Vladimir Putin has described as “rude” Joe Biden’s comments in which the American president called the Russian leader a “crazy SOB”.
Biden was talking about the climate crisis on Wednesday when he said: “We have a crazy SOB like Putin and others, and we always have to worry about nuclear conflict, but the existential threat to humanity is climate.”
On Thursday, after a flight onboard a strategic bomber that is capable of carrying nuclear warheads, Putin responded “yes, rude” to a reporter who said Biden had made a rude remark about him.
Referring to earlier remarks in which the Russian leader said Biden was a preferable president for Russia than Donald Trump, Putin joked: “It’s not like he can say to me, ‘Volodya, thank you, well done, you’ve helped me a lot’.”
He added with a smile: “You asked me which is better for us. I said it then that, and I still think I can repeat it: Biden.”
The Kremlin earlier in the day said Biden’s comments were a “disgrace” for the US.
“The use of such language against the head of another state by the president of the United States is unlikely to infringe on our president, President Putin,” the Kremlin spokesperson, Dmitry Peskov, said. “But it debases those who use such vocabulary.” The remarks were “probably some kind of attempt to look like a Hollywood cowboy”, Peskov added.
The US president has previously called Putin a killer, a pure thug, a war criminal and a butcher. Shortly after Putin’s invasion of Ukraine, Biden said the Russian president “cannot stay in power”.
Speaking to donors at a private San Francisco home on Wednesday as part of a three-day trip through California to raise money for his 2024 re-election campaign, Biden also said he was astounded by recent comments made by his likely Republican challenger.
Meanwhile, Donald Trump compared Navalny’s suspicious prison death to his own legal troubles in the US. Trump was fined $350m after a New York judge found he lied for years about his wealth on financial statements in his companies. He said the ruling was a form of “communism or fascism”.
Biden responded: “Some of the things that this fellow’s been saying, like he’s comparing himself to Navalny and saying that – because our country’s become a communist country, he was persecuted, just like Navalny was persecuted. I don’t know where the hell this comes from.
“I mean, if I stood here 10, 15 years ago and said any of this, you’d all think I should be committed,” he said. “It astounds me.”
Biden has a tendency to go off script during election fundraisers and in recent months has made apparently unplanned remarks about the Chinese president, the Republican party and Israel, a US ally, for its bombing of the Gaza Strip.

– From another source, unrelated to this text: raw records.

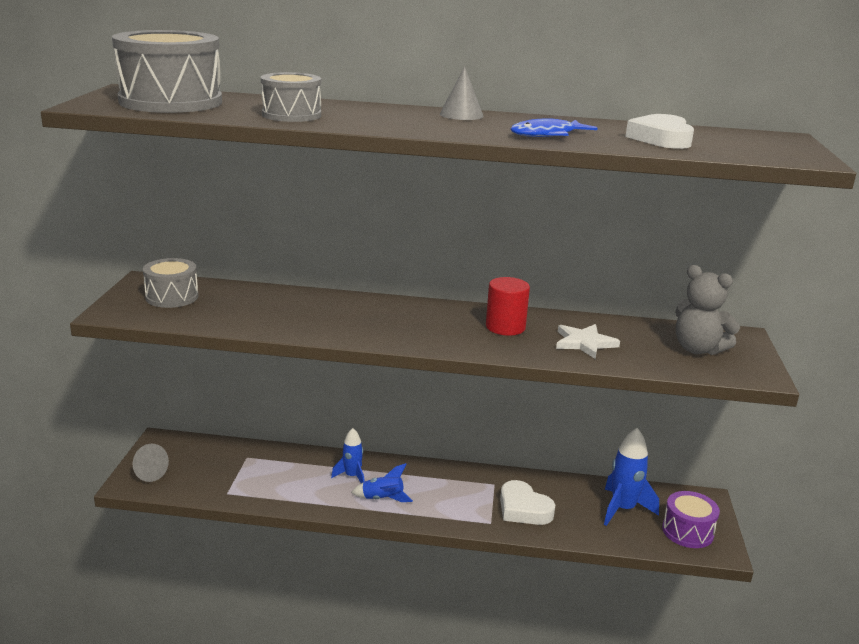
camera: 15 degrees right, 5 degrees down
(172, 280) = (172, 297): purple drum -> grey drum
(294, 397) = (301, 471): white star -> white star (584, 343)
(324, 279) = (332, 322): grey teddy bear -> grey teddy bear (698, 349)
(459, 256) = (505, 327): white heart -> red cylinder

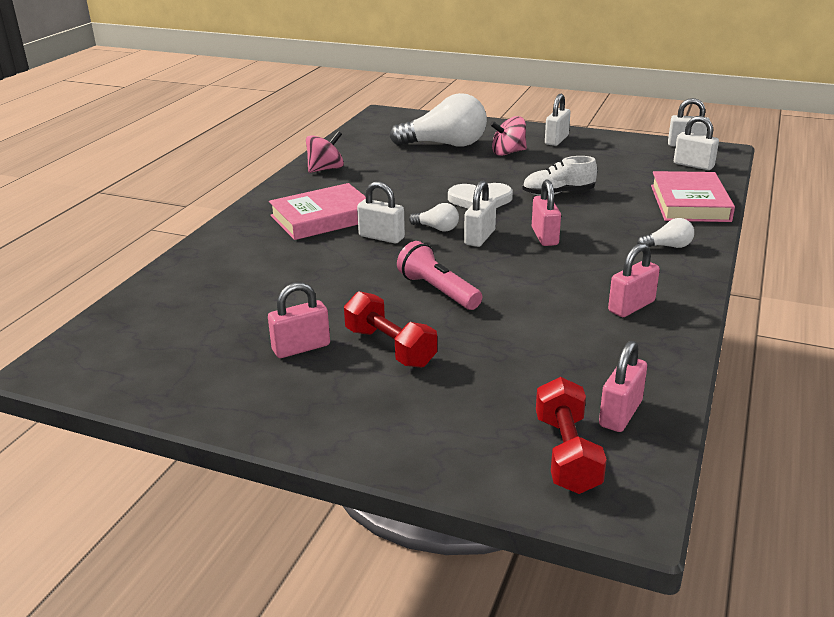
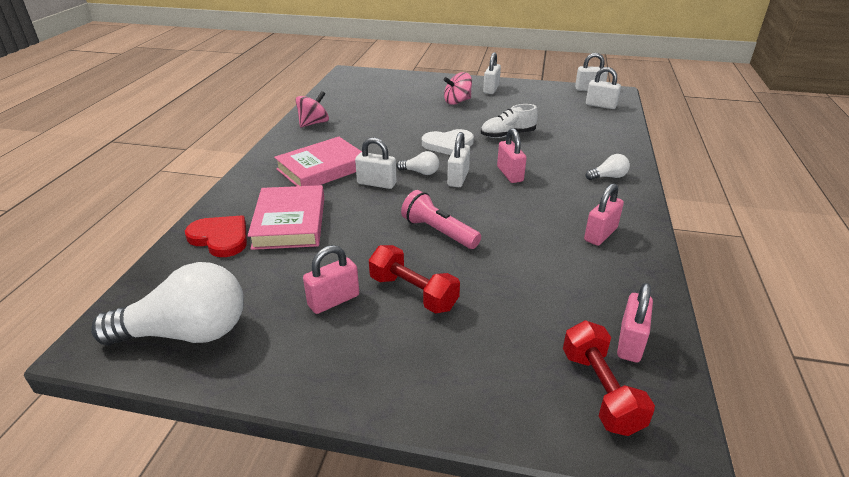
camera: 10 degrees left, 5 degrees up
(194, 280) = (220, 238): none -> red heart
(445, 145) = (406, 97): white light bulb -> white light bulb (187, 333)
(689, 203) = (610, 138): pink book -> pink book (290, 222)

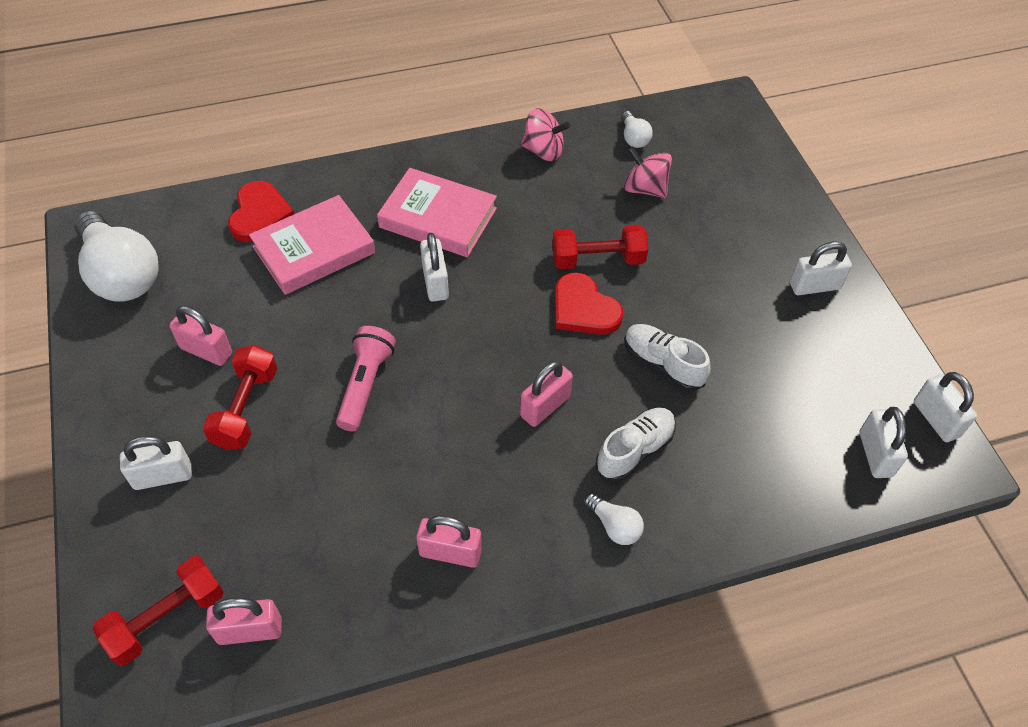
camera: 60 degrees right, 20 degrees up
(416, 131) = (598, 259): none -> red dumbbell
(420, 172) = (488, 312): white light bulb -> white light bulb (633, 138)
(448, 144) = (584, 309): white heart -> red heart
(457, 101) = (731, 264): pink spinning top -> pink spinning top (645, 188)
(458, 178) = (498, 355): white padlock -> white padlock (163, 476)
(560, 157) = (635, 450): none -> white shoe

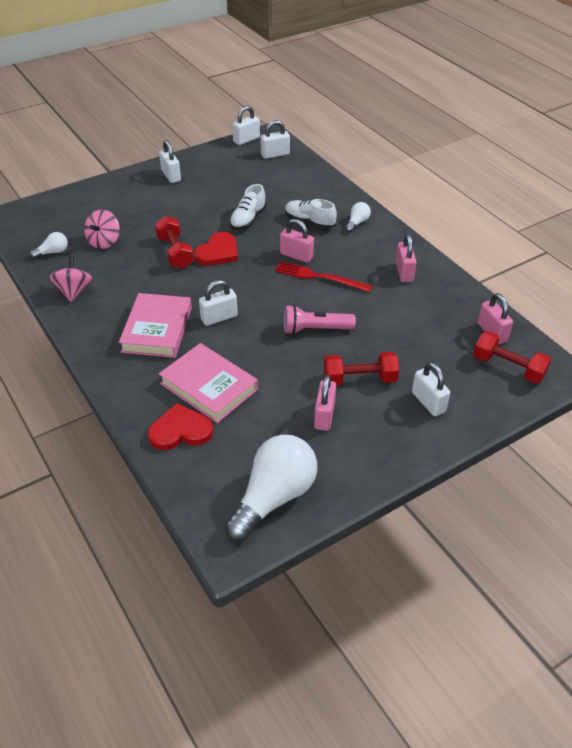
camera: 105 degrees left, 10 degrees down
(480, 423) = (319, 277): none -> red fork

Biden’s verbal attacks against Putin have sharply intensified at the White House and on the campaign trail. Last week, the US president blamed Putin and “his thugs” for Navalny’s death. “We don’t know exactly what happened, but there is no doubt that the death of Nalvany was a consequence of something that Putin and his thugs did,” Biden said at the White House.
The Kremlin has denied involvement in Navalny’s death and said western claims that Putin was responsible were unacceptable.
Putin’s comments on Thursday came after he flew on one of Russia’s newest strategic bombers, which is capable of carrying nuclear warheads, in a thinly veiled reminder to the west of Moscow’s nuclear capabilities.
State TV footage showed him sitting alongside a pilot mid-air followed by a scene showing the president clambering down a ladder from the jet. “This is really a new machine, new in many ways. The control is easier. You can see even with the naked, untrained eye,” Putin told a group of state reporters after disembarking.
After the jet flight, Putin got into a Kamaz truck for a meeting with the heads of the domestic vehicle industry.
For years, the Russian president has cultivated a macho image at home, with antics such as fishing while stripped to the waist, and riding a motorcycle with leather-clad bikers.